After a long, cold winter and despite predictions that the cooler weather was here to stay this week, the jackets and hoodies came off as temperatures hit highs of 34°C.
The heavy, intermittent fog that caused low visibility and dangerous driving conditions over the last few months lifted, making way for strong winds to stir up dust and sand causing low visibility and dangerous driving conditions.
Drivers were, once again, warned by police to take extra care on the roads, watch out for sand build-up and not to use their mobile phones or take pictures.
People with respiratory conditions were also urged to take extra precautions.
The National Centre of Meteorology said that winds across the country reached speeds of 45 kph and warned that strong winds could cause rough seas in the Arabian Gulf and the Oman sea. Waves of upto seven feet were expected offshore.
“The unstable weather is caused by low pressure that pushed strong south-easterly winds across the country,” said Abul Aziz Al Jabri, a forecaster at the NCM.
In a stark reminder of the importance of driving safely in reduced visibility, the haze comes after a spate of accidents caused by the fog.
Last Thursday, more than 500 traffic accidents were reported in Dubai – Dubai police received 564 accident reports and 3,564 emergency calls.
On the same day, nine people were injured in an accident involving 28 vehicles. The accident happened on Emirates Road as heavy fog reduced visibility to less than 50 metres in areas across the country.
Two days previously, 44 vehicles collided in heavy fog outside Abu Dhabi city on the new E311 road –which is named Sheikh Mohammed bin Zayed Road on the Dubai section and Sheikh Mohammed bin Rashid Road in the Abu Dhabi stretch – and some 22 people were injured in the crash, which was videoed by a member of the public and distributed through social media.

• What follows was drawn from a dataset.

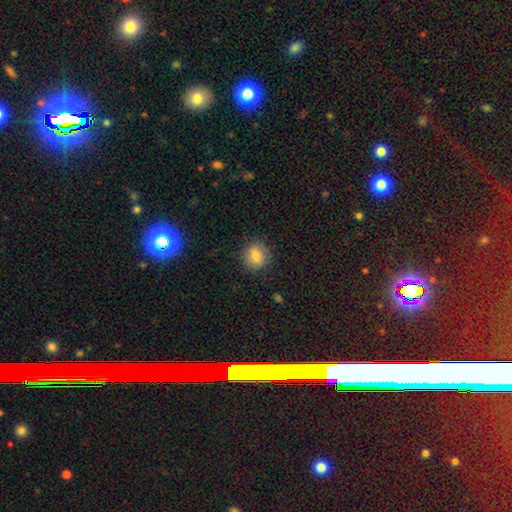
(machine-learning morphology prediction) The model was most divided on "how rounded": round: 77%, in between: 22%, cigar-shaped: 1%. More confident: merging — none (84%); smooth or featured — smooth (80%).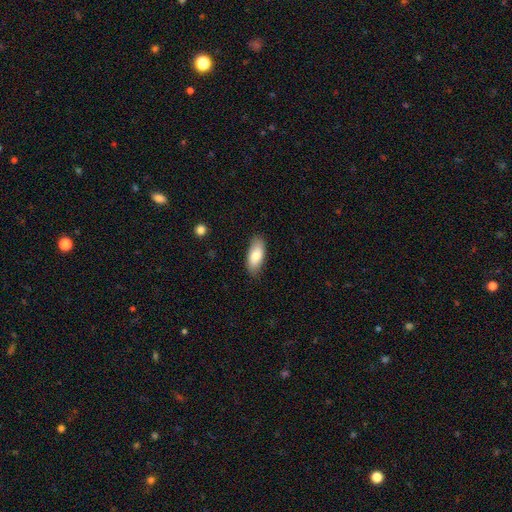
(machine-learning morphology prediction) A smooth galaxy with no disk features (79%) that is in between round and cigar-shaped (84%). Merging: none (85%).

A lorry driver whose vehicle was captured ploughing into a line of traffic following the pile-up was later arrested on suspicion of endangering motorists' lives.
Abu Dhabi Police said the man drove recklessly, ignored severe weather conditions and caused a major accident.
Brigadier Ali Al Dhaheri, director general of Central Operations, said the driver put lives at risk.
Flights were not affected by Wednesday's weather conditions, a duty officer at Abu Dhabi Airport told The National.
Humidity was expected to increase over night and into the early hours of Thursday over some internal and coastal areas. Forecasters said the strong winds were likely to move towards the south of Saudi Arabia.